France’s Traditional Parties Still Haven’t Recovered from Macron
Unwilling to come to terms with a new political reality, France’s old parties are down in the polls.
Two years into Emmanuel Macron’s presidency, France’s old political parties still haven’t recovered.
The Socialists, the party of Jacques Delors and François Mitterrand, are polling at a measly 6 percent for the European elections in May. The Republicans, who trace their political roots to Charles de Gaulle, are at 12 percent. Macron’s En Marche! (“Forward!”) and Marine Le Pen’s National Rally split 40 percent of the vote. The remainder goes to splinter parties on the left and right.
Center versus extreme
John Lichfield argues in Politico that France’s two-party system has not been banished but replaced by a center-versus-extreme dynamic. “In a country that has seen frequent alternations of power since 1981, this is alarming.”
His fear is that, if the center-left and center-right fail to recover, the only alternative to Macron’s managerial centrism will be the anti-democratic extreme left or extreme right.
The real division in French politics, according to Lichfield, is between a reformist status quo and a hearty “screw you all”. That includes not just Le Pen but also the Yellow Vests and the far-left France Unbowed of Jean-Luc Mélenchon.
I don’t agree entirely.
- “Reformist status quo” is a contradiction in terms. Macron’s ambitious public-sector reforms, coming after long-overdue labor reforms he implemented as economy minister, address the sense of being left behind that motivates the “screw you all” sentiment.
- France’s two-round voting system encourages temporary, not permanent, polarization. The single-round European elections are an exception. Usually the French can vote with their hearts in the first round and vote with their heads in the second.
But I agree with the gist of Lichfield’s argument. So long as Macron’s and Le Pen’s remain the largest parties, voters from the left to the center-right have no choice at all.

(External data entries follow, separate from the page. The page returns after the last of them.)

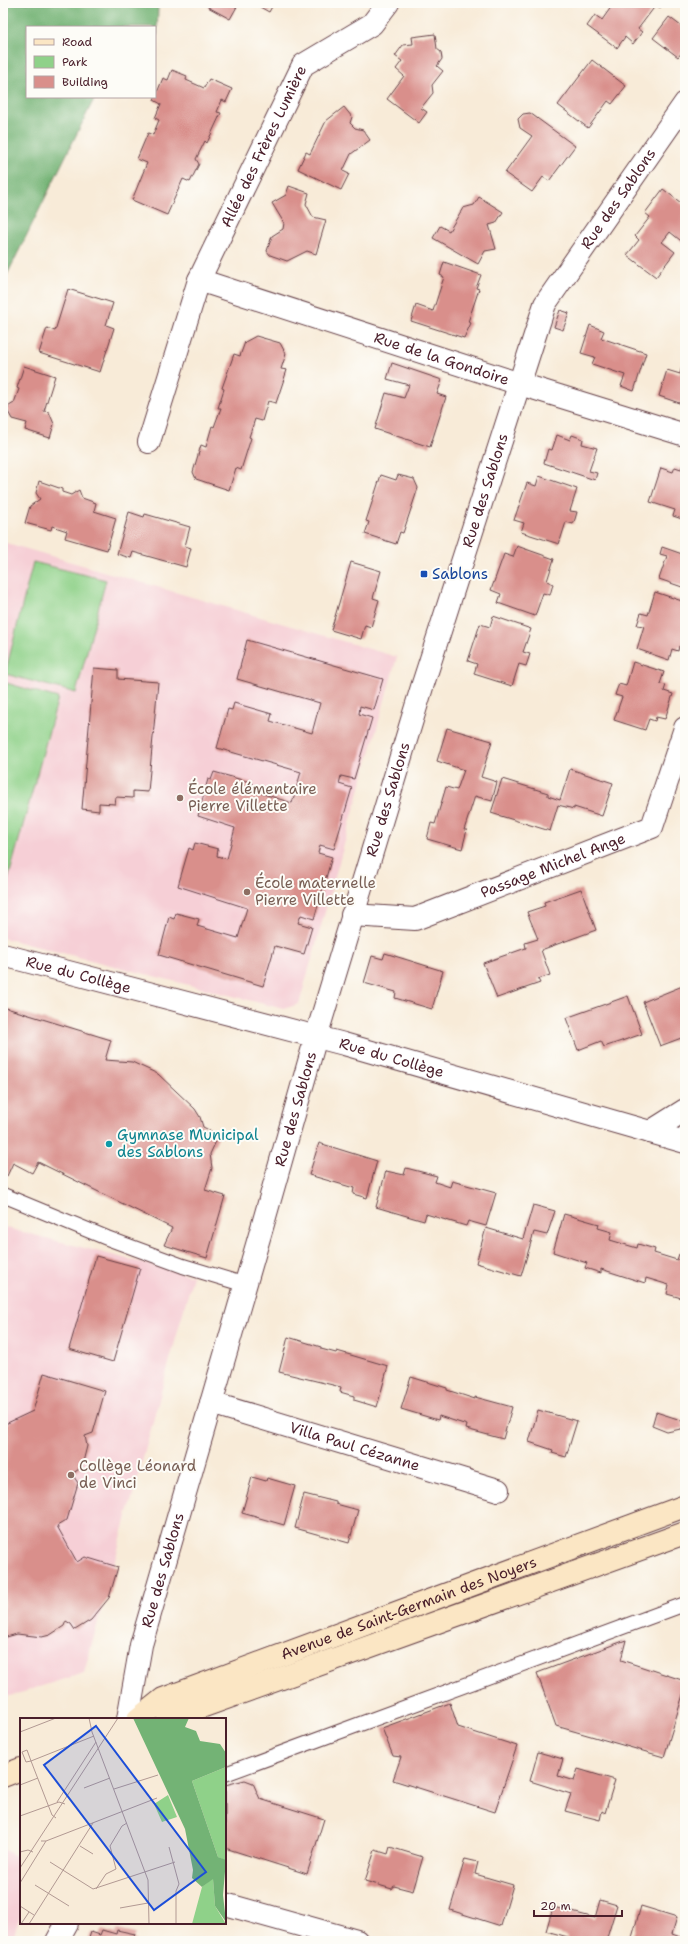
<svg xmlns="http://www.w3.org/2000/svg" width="688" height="1944" viewBox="0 0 688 1944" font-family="'Shantell Sans',sans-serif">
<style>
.built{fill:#f6cfd6}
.green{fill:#8fd189;stroke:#6c785a}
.forest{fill:#73b375;stroke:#5e6950}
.building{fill:#d98f8b}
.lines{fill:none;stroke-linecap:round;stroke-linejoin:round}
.service-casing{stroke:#643e45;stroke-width:16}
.minor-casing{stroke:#643e45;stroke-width:24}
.secondary-casing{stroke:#643e45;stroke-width:24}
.service{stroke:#fff;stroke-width:14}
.minor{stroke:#fff;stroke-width:22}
.secondary{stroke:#fbe6c4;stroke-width:22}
.transit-dot{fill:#1a4fb4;stroke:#fdfcf7;stroke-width:1.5}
.education-dot{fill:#8d6e63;stroke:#fdfcf7;stroke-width:1.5}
.culture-dot{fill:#0f9aa8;stroke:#fdfcf7;stroke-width:1.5}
.labels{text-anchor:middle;stroke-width:4;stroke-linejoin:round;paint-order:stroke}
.street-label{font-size:15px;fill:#4a1f2b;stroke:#fdfcf7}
.transit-label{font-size:15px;fill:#164399;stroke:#fdfcf7;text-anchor:start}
.education-label{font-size:15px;fill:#785e54;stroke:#fdfcf7;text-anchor:start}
.culture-label{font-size:15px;fill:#0d838f;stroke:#fdfcf7;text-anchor:start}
.inset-road{fill:none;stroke:#b29993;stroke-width:1}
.view{fill:#1d4ed8;fill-opacity:0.15;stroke:#1d4ed8;stroke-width:2}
.inset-edge{fill:none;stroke:#4a1f2b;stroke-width:2}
</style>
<rect width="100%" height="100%" fill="#fdfcf7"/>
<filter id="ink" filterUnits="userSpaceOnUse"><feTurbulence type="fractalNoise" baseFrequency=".025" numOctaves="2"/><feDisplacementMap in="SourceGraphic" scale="8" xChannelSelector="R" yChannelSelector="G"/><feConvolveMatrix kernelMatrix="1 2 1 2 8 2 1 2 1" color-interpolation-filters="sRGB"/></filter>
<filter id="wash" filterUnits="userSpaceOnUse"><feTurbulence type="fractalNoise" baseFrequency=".012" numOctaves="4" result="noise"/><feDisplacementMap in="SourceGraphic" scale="16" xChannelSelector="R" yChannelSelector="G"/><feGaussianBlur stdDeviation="0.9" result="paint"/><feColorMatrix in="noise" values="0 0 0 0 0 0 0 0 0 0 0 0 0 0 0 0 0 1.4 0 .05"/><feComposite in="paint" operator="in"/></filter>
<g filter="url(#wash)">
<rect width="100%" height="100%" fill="#f8ebd8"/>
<path class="built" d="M3,542L397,657L299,1004L284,1009L3,938Z
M3,1227L193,1276L84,1673L3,1698Z
M3,1849L21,1859V1913L12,1941H3Z"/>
<path class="green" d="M33,562L106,580L76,693L5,674Z
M3,682L58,698L3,898Z"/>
<path class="forest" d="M3,3H155L158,8L157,35L155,36V27H27V97H95L3,283Z"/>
<g id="blocks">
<path class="building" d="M210,3H239L230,19L208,7Z
M253,3H274L269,12Z
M614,3H664L660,8L656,5L638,29L642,32L633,44L625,37L617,48L587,26L595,15L602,20Z
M669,17L685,29V49L678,57L653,38Z
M435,34L437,49L441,52L442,59L437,66L443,71L432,85L433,93L421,108L427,112L419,123L387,99L404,76L396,69L402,61L395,56L403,45L413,44L412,37Z
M592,60L626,86L612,104L608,101L588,128L558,105Z
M172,70L187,76L186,80L204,88L209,79L232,89L226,102L222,100L217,112L221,113L207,143L205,141L196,159L199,164L190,182L183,179L167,215L132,200L147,163L137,159L148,133L153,135L159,120L155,118L161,104L154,100L163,78L168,80Z
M344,107L352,117L350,123L355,128L363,130L370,140L351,154L343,171L349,174L341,190L298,169L306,152L310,154L326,121Z
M530,113L575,146L549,181L543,177L532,192L505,173L532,136L520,128L518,119L523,114Z
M289,186L309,193L306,204L313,217L326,220L316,254L307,251L287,261L270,255L267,251L272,236L283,229L284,223L272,203L286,195Z
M663,189L685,206V244L670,232L662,242L675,252L656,277L627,255L639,240L635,236L650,217L645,213Z
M479,197L503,212L496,223L489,225L496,249L485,251L478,264L433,238L440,226L449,231L463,208L474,205Z
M444,262L481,275L476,288L479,289L468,322L471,323L464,338L411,321L416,305L433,311L444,277L440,275Z
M68,289L113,303L106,325L114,328L100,372L39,353L47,328L55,331Z
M560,310L569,313L563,330L554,327Z
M590,325L604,331L601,338L646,353L634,391L621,386L625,375L592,364L595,357L581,353Z
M256,336L280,343L286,354L281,369L287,370L276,403L268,401L262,421L255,419L249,437L251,438L241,470L236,468L229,490L196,479L193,472L201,445L206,447L212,426L214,427L221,408H218L224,389L222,388L234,354L240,356L245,342Z
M392,363L442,380L437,394L446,397L430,447L375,429L386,393L404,398L409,385L387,379Z
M24,366L55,376L44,411L49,412L54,424L50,438L25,430L27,423L12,419L6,408L14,403L19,389L17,388Z
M682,366L685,367V405L659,396L667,370L680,374Z
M557,435L570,440L572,435L583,439L582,444L597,448L589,471L597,473L595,480L544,463L548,449L552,450Z
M685,460V520L673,516L675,510L650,502L661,468L673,472L675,467L681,469Z
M381,475L396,480L398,475L414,479L418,488L403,533L400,532L396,544L365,534L369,522L366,521Z
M539,476L577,489L570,511L577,512L575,519L573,524L566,522L559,544L521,532L524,523L514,520L527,483L536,486Z
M39,481L62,489V492L71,495L79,490L82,498L96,503L94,511L116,518L107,550L65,538L67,531L52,526L51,530L25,523L30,506L40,499L36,493Z
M129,512L144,517L145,514L190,527L185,546L191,548L186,567L133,552L131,558L117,554Z
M517,546L554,559L547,581L553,584L550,595L543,593L535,616L498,603L501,594L491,590L504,554L513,557Z
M662,547L685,555V588L659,579L667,556L660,554Z
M351,562L381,571L373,598L379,600L371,627L365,625L361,639L331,630Z
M655,592L685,602V648L679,646L678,651L672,649L669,660L637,649L644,626L637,625L641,613L648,615Z
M493,616L531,629L523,652L530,654L526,666L519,664L512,686L474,674L477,664L468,661L480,624L490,627Z
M247,640L383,679L374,710L360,706L359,714L372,718L354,779L341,776L339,784L352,788L334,849L320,845L318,853L332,857L314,919L301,915L298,923L312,927L304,954L275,946L263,986L159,955L169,917L174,919L176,913L199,919L197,926L238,938L247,908L178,886L189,848L193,850L195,843L218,849L217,856L227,859L235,828L198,816L208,779L211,780L214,772L253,783L251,790L292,803L301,772L217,748L228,709L232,710L234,703L272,714L270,721L312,733L320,703L237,679Z
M633,662L664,672L660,684L666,685L664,691L673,694L665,719L656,717L655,721L649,719L645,730L614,720L622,697L615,695L617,689L619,684L626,686Z
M94,668L118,670V679L158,682L148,792L133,791V798L116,797L115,804L99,803V811L82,809Z
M447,728L492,741L481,777L497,782L492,801L475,796L464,830H467L462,849L427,839L431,823L435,824L446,787L457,790L464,770L437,761Z
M570,769L613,783L602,816L574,807V809L558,805L550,831L491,813L502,779L548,793V796L560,800Z
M581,889L596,930L541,950L550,975L538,979L540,983L497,998L483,963L526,948L525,943L538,939L527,912L545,906L544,902Z
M385,953L443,971L432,1009L395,998L396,992L364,983L372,956L383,959Z
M685,985L684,1037L660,1046L643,1002Z
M628,996L642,1034L604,1047L601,1041L578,1050L566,1018Z
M3,1007L111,1040L105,1060L132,1062L158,1074L195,1109L200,1117L203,1127L219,1135L210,1154L212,1168L205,1190L225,1196L207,1258L164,1245L172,1228L38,1162L32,1173L13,1163L7,1176L3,1174Z
M319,1143L377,1161L367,1198L353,1194L354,1188L309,1175Z
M406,1168L437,1176L435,1182L450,1187L452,1181L496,1193L486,1226L468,1221L466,1226L426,1214L424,1221L376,1207L386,1171L404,1175Z
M533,1205L555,1211L547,1235L534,1232L521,1276L476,1263L486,1228L523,1239Z
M564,1214L599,1224L598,1228L612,1232L610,1240L637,1248L638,1244L655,1249L654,1253L677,1260L679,1254L685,1256V1299L667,1294L669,1285L646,1278L645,1283L601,1269V1273L585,1268L587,1263L553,1252Z
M96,1256L140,1268L113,1362L69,1349Z
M288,1337L321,1347V1349L336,1353L337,1351L388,1366L377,1407L354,1400V1396L340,1392L341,1387L279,1372Z
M44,1373L105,1391L93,1433L85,1436L87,1446L83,1462L79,1469L72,1474L78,1483L67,1520L57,1526L77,1562L85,1557L118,1567L109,1598L91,1620L75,1630L71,1624L66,1621L64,1626L50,1635L42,1637L17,1634L3,1638V1425L33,1411Z
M411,1377L447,1388V1390L475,1399V1397L512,1407L503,1439L466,1429L467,1425L439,1416L438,1420L401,1409Z
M538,1410L577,1421L566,1457L552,1453L553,1450L529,1442Z
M656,1412L681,1420L685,1428L667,1432L652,1426Z
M252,1477L266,1481L267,1478L295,1486L284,1525L242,1513Z
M304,1494L336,1502V1504L358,1510L349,1543L295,1528Z
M626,1640L621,1660L685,1681V1688L664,1757L556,1726L537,1673Z
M450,1703L458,1727L517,1746L495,1812L393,1780L401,1757L393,1756L382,1728Z
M538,1752L563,1759L558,1776L574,1781L578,1769L615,1780L605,1813L602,1811L600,1820L565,1811L571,1794L530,1781Z
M245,1780L253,1783L260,1799L324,1819L307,1874L225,1848V1785Z
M390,1847L423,1857L413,1891L394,1886L392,1889L365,1881L375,1850L388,1854Z
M465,1859L478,1862L475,1874L513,1885L501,1926L450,1910Z
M600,1900L617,1905L606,1941H567L568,1937L546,1931L553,1907L595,1918Z
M641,1906L677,1917L672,1934L683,1938L682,1941H631Z
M102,1930L116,1934L117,1930L135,1934L133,1939L137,1941H88L91,1932L100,1935Z"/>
</g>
</g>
<g filter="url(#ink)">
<use href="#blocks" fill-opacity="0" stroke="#643e45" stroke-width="1"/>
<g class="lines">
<g class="service-casing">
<path id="service" d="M3,1195L107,1238L183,1266L246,1285
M225,1774L685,1604"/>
</g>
<g class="minor-casing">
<g id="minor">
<path id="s1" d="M199,280L520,384L685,435"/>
<path id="s2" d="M149,442L199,280L303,65L372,24L388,3"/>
<path id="s3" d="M352,915L415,919L652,827L685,728"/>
<path id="s4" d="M3,955L344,1044L685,1142"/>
<path d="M650,1132L685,1110"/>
<path id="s5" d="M211,1403L498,1490"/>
<path id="s6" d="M128,1719L141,1645L263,1224L316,1037L422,687L545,304L685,103"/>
<path d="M225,1904L357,1941"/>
<path d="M57,1941L67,1923"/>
</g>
</g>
<g class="secondary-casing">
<g id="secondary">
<path id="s7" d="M138,1719L163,1699L685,1506"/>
<path d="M168,1719L685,1533"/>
<path d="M3,1776L21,1769"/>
</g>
</g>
<use href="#service" class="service"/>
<use href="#minor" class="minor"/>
<use href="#secondary" class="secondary"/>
</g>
</g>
<rect class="transit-dot" x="420" y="570" width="8" height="8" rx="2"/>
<g class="education-dot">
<circle cx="180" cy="798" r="4"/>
<circle cx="247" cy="892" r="4"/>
<circle cx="71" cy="1475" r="4"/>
</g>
<circle class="culture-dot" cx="109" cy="1144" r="4"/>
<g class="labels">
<g class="street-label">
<text dy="5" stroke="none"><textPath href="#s2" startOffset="318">Allée des Frères Lumière</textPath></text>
<text dy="5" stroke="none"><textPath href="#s6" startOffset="1604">Rue des Sablons</textPath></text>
<text dy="5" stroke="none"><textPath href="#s1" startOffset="255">Rue de la Gondoire</textPath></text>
<text dy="5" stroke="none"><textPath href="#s6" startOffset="1280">Rue des Sablons</textPath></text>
<text dy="5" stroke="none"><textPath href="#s6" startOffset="956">Rue des Sablons</textPath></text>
<text dy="5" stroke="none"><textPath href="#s3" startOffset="211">Passage Michel Ange</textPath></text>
<text dy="5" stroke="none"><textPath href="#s4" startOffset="78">Rue du Collège</textPath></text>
<text dy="5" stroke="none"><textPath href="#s4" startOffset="402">Rue du Collège</textPath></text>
<text dy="5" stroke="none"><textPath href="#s6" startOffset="633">Rue des Sablons</textPath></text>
<text dy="5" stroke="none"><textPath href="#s5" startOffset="150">Villa Paul Cézanne</textPath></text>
<text dy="5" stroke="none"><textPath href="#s6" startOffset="153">Rue des Sablons</textPath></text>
<text dy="5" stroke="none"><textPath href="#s7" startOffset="294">Avenue de Saint-Germain des Noyers</textPath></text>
</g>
<g class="transit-label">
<text x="432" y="579">Sablons</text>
</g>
<g class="education-label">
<text x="188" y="794">École élémentaire<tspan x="188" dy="17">Pierre Villette</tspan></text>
<text x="255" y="888">École maternelle<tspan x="255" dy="17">Pierre Villette</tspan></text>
<text x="79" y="1471">Collège Léonard<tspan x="79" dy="17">de Vinci</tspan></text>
</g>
<g class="culture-label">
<text x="117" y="1140">Gymnase Municipal<tspan x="117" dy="17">des Sablons</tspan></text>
</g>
</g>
<g transform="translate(20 1718)">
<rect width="206" height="206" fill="#f8ebd8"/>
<path d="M206,49V142H204L198,139L172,63ZM148,77L157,99L142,104L134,86ZM193,160L195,188L206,206H172L182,169Z" fill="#8fd189"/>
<path d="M113,0H169L165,9L176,13L180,23L200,26L206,35V49L172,63L198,139L206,142L203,177L206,204L195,188L193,161L182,169L172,160L173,152L165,111Z" fill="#73b375"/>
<path class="inset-road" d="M69,0L72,14L128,162L129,206M0,14L36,0M0,67L18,60M64,70L90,60M94,71L138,57M37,84L76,24M0,98L39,84L45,86M36,100L32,97L11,43L7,32L2,34L6,44L11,43L74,18M21,123H26L137,80M60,128L73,136M149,129L159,166L156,173V206M0,134L8,132L13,134M30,144L73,171L155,144M0,150L98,0M0,165L26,123M15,167L49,188M76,171L86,156L96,151L90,128L102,108L107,105M0,188L14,197M100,190L128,185M1,206L9,194M9,206L73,105"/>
<path class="view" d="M76,8L186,154L134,192L24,47Z"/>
<rect width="206" height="206" class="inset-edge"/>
</g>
<rect width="688" height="1944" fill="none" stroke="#fdfcf7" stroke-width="16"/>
<rect x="26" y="26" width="130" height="72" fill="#fdfcf7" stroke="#b5a4a5"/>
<rect x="34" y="39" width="20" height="6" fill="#fbe6c4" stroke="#b5a4a5"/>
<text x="62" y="46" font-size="12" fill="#4a1f2b">Road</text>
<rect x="34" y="56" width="20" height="12" fill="#8fd189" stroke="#b5a4a5"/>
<text x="62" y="66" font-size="12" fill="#4a1f2b">Park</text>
<rect x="34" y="76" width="20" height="12" fill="#d98f8b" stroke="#b5a4a5"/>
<text x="62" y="86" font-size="12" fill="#4a1f2b">Building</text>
<path d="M534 1910v6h88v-6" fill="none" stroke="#4a1f2b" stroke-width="2"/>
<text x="540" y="1910" font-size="12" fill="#4a1f2b" stroke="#fdfcf7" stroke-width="3" paint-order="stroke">20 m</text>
</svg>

A year ago, I argued here that the Socialists and Republicans needed to decide between mobilizing their base or appealing to moderates and undecideds.
That is still the case.
- The Socialists could follow the example of Portugal’s António Costa and Spain’s Pedro Sánchez and do a deal with the far left. That should secure between a quarter and a third of the vote. But then center-left voters might stick with the man who has slightly more right-wing views than them on the economy (Macron) than accept the one with far more left-wing views (Mélenchon).
- The Republicans could follow the example of Austria’s Sebastian Kurz and emphasize cultural and social issues to make common cause with the far right. But that would mean giving up on well-educated urban professionals who support low taxes and liberalization and have liberal social views. The alternative is rejecting the far right altogether, like Germany’s Angela Merkel and the Netherlands’ Mark Rutte have done, but that could leave a permanent space for nativist and reactionary parties.
Politics is about tradeoffs. The only worse option is not making a choice at all, which is what the Socialists and Republicans have done. Afraid to lose supporters to the left or the right, they have refused to take a stand and lost supporters to the left and the right.